数据结构堆栈 内存堆栈_零堆栈数据科学家第二部分秋天

数据结构堆栈 内存堆栈

In Hollywood, it is known that the sequels are rarely better than the original movie/parts. Batman: The Dark Knight Trilogy is a notorious exception. I believe that this post is yet another.

好莱坞,众所周知,续集很少比原始电影/部分更好。 蝙蝠侠:黑暗骑士三部曲是一个臭名昭著的例外。 我相信这是另一篇文章。

After explaining what many claim to be a “Full-Stack Data Scientist” in Part I of this post, I am going to discuss the main claims that sustain “the generalist” as a way to go for a Data Scientists (DS) in industry. In this post, I present, discuss and deconstruct the four key arguments that “the generalist” fans use to support their point of view.
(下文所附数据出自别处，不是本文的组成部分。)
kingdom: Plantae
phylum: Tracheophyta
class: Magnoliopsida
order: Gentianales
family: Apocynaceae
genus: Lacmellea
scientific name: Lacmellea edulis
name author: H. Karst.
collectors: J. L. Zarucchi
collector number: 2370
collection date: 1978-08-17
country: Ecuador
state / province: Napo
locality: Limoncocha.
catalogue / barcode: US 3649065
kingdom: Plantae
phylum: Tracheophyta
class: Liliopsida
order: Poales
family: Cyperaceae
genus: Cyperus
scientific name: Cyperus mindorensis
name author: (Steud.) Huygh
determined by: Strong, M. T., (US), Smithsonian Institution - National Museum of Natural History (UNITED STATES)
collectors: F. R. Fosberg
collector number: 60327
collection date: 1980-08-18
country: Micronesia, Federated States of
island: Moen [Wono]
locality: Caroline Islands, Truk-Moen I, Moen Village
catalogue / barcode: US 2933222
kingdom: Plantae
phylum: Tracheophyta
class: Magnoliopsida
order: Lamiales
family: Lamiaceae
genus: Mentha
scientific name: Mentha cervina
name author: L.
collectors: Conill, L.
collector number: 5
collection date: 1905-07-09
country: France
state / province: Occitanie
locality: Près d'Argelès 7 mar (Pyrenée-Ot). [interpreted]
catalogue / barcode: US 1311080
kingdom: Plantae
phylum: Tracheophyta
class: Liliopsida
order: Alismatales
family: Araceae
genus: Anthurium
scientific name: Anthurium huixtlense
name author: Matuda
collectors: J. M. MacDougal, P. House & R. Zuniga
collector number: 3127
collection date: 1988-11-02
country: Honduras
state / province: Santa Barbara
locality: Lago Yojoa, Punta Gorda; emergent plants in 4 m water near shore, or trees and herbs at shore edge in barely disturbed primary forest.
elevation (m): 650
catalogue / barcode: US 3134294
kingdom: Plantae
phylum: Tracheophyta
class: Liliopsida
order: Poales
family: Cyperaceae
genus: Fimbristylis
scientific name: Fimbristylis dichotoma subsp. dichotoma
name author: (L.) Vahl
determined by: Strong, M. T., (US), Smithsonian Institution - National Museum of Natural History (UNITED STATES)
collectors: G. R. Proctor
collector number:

在解释了这篇文章的第一部分中许多人声称是“全栈数据科学家”之后,我将讨论维持“通才”的主要主张,以此作为行业中数据科学家(DS)的一种方法。 在这篇文章中,我介绍,讨论和解构“通才”支持者用来支持他们观点的四个关键论点。

“全栈数据科学家”的四大错误Struts (The four false pillars of the “full-stack data scientist”)

(I)根本原因分析是端到端的-因此,DS也应该如此!((I) Root Cause Analysis is end-to-end — so, a DS also should be!)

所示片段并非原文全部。